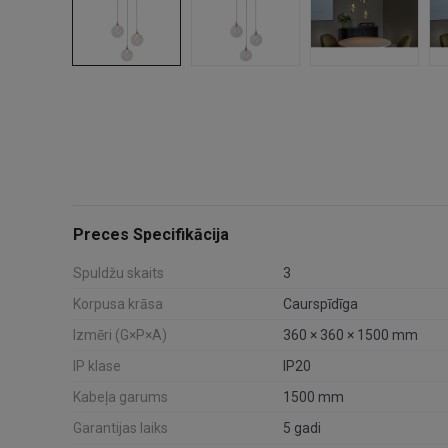
Preces Specifikācija
Spuldžu skaits
3
Korpusa krāsa
Caurspīdīga
Izmēri (G×P×A)
360 × 360 × 1500 mm
IP klase
IP20
Kabeļa garums
1500 mm
Garantijas laiks
5 gadi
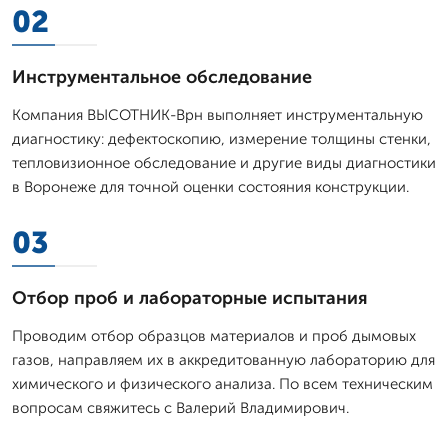
02
Инструментальное обследование
Компания ВЫСОТНИК-Врн выполняет инструментальную
диагностику: дефектоскопию, измерение толщины стенки,
тепловизионное обследование и другие виды диагностики
в Воронеже для точной оценки состояния конструкции.
03
Отбор проб и лабораторные испытания
Проводим отбор образцов материалов и проб дымовых
газов, направляем их в аккредитованную лабораторию для
химического и физического анализа. По всем техническим
вопросам свяжитесь с Валерий Владимирович.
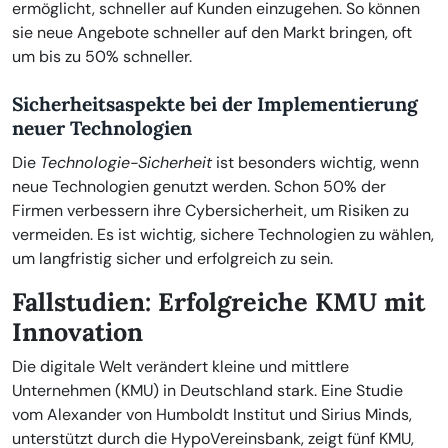
ermöglicht, schneller auf Kunden einzugehen. So können
sie neue Angebote schneller auf den Markt bringen, oft
um bis zu 50% schneller.
Sicherheitsaspekte bei der Implementierung
neuer Technologien
Die
Technologie-Sicherheit
ist besonders wichtig, wenn
neue Technologien genutzt werden. Schon 50% der
Firmen verbessern ihre Cybersicherheit, um Risiken zu
vermeiden. Es ist wichtig, sichere Technologien zu wählen,
um langfristig sicher und erfolgreich zu sein.
Fallstudien: Erfolgreiche KMU mit
Innovation
Die digitale Welt verändert kleine und mittlere
Unternehmen (KMU) in Deutschland stark. Eine Studie
vom Alexander von Humboldt Institut und Sirius Minds,
unterstützt durch die HypoVereinsbank, zeigt fünf KMU,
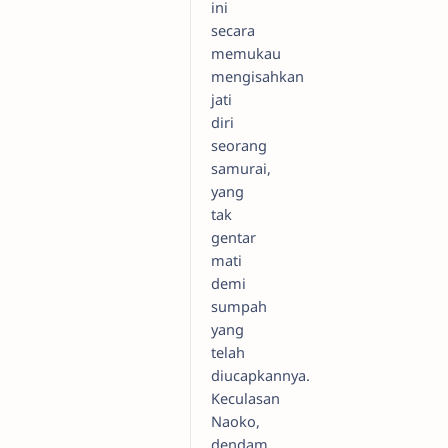
ini
secara
memukau
mengisahkan
jati
diri
seorang
samurai,
yang
tak
gentar
mati
demi
sumpah
yang
telah
diucapkannya.
Keculasan
Naoko,
dendam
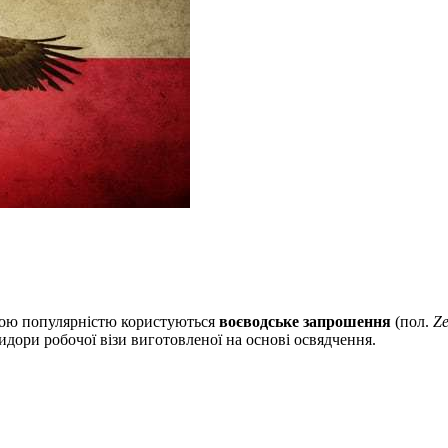
ьшою популярністю користуються
воєводське запрошення
(пол.
Ze
ридори робочої візи виготовленої на основі освядчення.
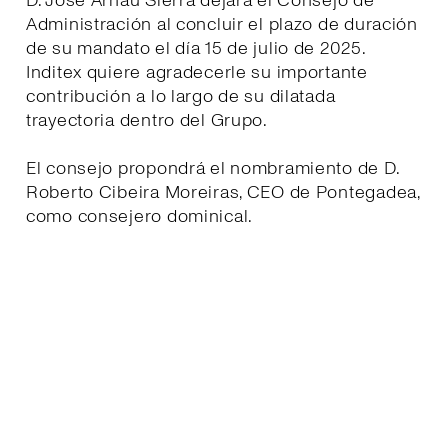
D. José Arnau Sierra dejará el Consejo de
Administración al concluir el plazo de duración
de su mandato el día 15 de julio de 2025.
Inditex quiere agradecerle su importante
contribución a lo largo de su dilatada
trayectoria dentro del Grupo.
El consejo propondrá el nombramiento de D.
Roberto Cibeira Moreiras, CEO de Pontegadea,
como consejero dominical.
----
◆ **Work order**
Please rewrite all the text in the material, swapping "Caurspīdīga" for "Melna" and leaving everything else unchanged. Leave out the pictures.

◆ **Your response**
Preces Specifikācija
Spuldžu skaits
3
Korpusa krāsa
Melna
Izmēri (G×P×A)
360 × 360 × 1500 mm
IP klase
IP20
Kabeļa garums
1500 mm
Garantijas laiks
5 gadi
02
Инструментальное обследование
Компания ВЫСОТНИК-Врн выполняет инструментальную
диагностику: дефектоскопию, измерение толщины стенки,
тепловизионное обследование и другие виды диагностики
в Воронеже для точной оценки состояния конструкции.
03
Отбор проб и лабораторные испытания
Проводим отбор образцов материалов и проб дымовых
газов, направляем их в аккредитованную лабораторию для
химического и физического анализа. По всем техническим
вопросам свяжитесь с Валерий Владимирович.
ermöglicht, schneller auf Kunden einzugehen. So können
sie neue Angebote schneller auf den Markt bringen, oft
um bis zu 50% schneller.
Sicherheitsaspekte bei der Implementierung
neuer Technologien
Die
Technologie-Sicherheit
ist besonders wichtig, wenn
neue Technologien genutzt werden. Schon 50% der
Firmen verbessern ihre Cybersicherheit, um Risiken zu
vermeiden. Es ist wichtig, sichere Technologien zu wählen,
um langfristig sicher und erfolgreich zu sein.
Fallstudien: Erfolgreiche KMU mit
Innovation
Die digitale Welt verändert kleine und mittlere
Unternehmen (KMU) in Deutschland stark. Eine Studie
vom Alexander von Humboldt Institut und Sirius Minds,
unterstützt durch die HypoVereinsbank, zeigt fünf KMU,
ini
secara
memukau
mengisahkan
jati
diri
seorang
samurai,
yang
tak
gentar
mati
demi
sumpah
yang
telah
diucapkannya.
Keculasan
Naoko,
dendam
ьшою популярністю користуються
воєводське запрошення
(пол.
Ze
ридори робочої візи виготовленої на основі освядчення.
D. José Arnau Sierra dejará el Consejo de
Administración al concluir el plazo de duración
de su mandato el día 15 de julio de 2025.
Inditex quiere agradecerle su importante
contribución a lo largo de su dilatada
trayectoria dentro del Grupo.
El consejo propondrá el nombramiento de D.
Roberto Cibeira Moreiras, CEO de Pontegadea,
como consejero dominical.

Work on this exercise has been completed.